* [ABOUT THIS EXERCISE]
When "expression" occurs in a line of the material, copy that line.
........
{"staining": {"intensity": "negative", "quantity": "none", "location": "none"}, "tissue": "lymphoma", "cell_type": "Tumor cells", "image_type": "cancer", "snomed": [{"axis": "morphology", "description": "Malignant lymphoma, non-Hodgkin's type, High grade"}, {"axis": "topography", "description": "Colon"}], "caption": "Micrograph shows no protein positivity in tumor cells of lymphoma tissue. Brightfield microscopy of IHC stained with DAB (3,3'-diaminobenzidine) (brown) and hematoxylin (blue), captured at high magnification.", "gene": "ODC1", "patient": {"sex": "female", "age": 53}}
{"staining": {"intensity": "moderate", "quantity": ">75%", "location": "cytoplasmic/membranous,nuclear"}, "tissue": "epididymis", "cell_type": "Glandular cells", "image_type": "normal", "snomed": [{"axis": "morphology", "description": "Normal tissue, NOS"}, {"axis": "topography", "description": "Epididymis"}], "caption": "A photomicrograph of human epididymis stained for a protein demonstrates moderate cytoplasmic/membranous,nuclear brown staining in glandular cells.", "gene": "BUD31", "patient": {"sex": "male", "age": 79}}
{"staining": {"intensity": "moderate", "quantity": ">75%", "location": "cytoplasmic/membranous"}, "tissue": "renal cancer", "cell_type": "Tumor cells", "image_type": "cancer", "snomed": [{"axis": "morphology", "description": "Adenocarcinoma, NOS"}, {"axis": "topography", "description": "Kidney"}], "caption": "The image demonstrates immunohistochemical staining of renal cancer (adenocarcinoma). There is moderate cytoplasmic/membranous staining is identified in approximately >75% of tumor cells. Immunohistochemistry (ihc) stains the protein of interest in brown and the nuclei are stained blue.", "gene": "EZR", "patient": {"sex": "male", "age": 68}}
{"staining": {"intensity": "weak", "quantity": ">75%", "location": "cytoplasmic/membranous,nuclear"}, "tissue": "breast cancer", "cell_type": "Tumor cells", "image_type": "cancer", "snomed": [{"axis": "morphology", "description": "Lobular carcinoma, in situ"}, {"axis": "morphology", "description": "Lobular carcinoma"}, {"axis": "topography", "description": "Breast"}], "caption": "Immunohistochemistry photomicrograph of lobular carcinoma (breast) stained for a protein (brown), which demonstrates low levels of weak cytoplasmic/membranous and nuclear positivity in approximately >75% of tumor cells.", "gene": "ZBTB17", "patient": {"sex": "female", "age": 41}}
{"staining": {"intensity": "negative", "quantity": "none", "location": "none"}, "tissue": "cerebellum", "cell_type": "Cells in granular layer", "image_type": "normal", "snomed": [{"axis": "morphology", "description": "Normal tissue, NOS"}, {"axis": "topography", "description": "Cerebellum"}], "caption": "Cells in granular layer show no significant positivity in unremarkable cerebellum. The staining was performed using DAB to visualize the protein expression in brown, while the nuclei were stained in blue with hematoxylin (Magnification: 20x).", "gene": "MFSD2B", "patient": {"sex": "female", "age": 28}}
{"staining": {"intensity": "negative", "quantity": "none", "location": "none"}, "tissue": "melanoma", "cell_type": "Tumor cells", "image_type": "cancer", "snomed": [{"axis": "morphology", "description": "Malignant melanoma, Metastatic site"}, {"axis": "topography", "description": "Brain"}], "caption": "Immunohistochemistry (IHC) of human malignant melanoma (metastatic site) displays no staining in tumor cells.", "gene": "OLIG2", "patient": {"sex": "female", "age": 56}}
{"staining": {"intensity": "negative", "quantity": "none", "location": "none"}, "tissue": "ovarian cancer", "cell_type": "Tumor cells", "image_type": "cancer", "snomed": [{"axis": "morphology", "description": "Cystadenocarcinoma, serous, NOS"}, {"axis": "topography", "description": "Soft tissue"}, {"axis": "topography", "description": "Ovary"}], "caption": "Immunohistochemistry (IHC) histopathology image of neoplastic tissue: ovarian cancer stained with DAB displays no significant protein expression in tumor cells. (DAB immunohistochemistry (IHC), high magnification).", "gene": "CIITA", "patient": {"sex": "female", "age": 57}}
........
* [RESULT OF THE EXERCISE]
{"staining": {"intensity": "negative", "quantity": "none", "location": "none"}, "tissue": "cerebellum", "cell_type": "Cells in granular layer", "image_type": "normal", "snomed": [{"axis": "morphology", "description": "Normal tissue, NOS"}, {"axis": "topography", "description": "Cerebellum"}], "caption": "Cells in granular layer show no significant positivity in unremarkable cerebellum. The staining was performed using DAB to visualize the protein expression in brown, while the nuclei were stained in blue with hematoxylin (Magnification: 20x).", "gene": "MFSD2B", "patient": {"sex": "female", "age": 28}}
{"staining": {"intensity": "negative", "quantity": "none", "location": "none"}, "tissue": "ovarian cancer", "cell_type": "Tumor cells", "image_type": "cancer", "snomed": [{"axis": "morphology", "description": "Cystadenocarcinoma, serous, NOS"}, {"axis": "topography", "description": "Soft tissue"}, {"axis": "topography", "description": "Ovary"}], "caption": "Immunohistochemistry (IHC) histopathology image of neoplastic tissue: ovarian cancer stained with DAB displays no significant protein expression in tumor cells. (DAB immunohistochemistry (IHC), high magnification).", "gene": "CIITA", "patient": {"sex": "female", "age": 57}}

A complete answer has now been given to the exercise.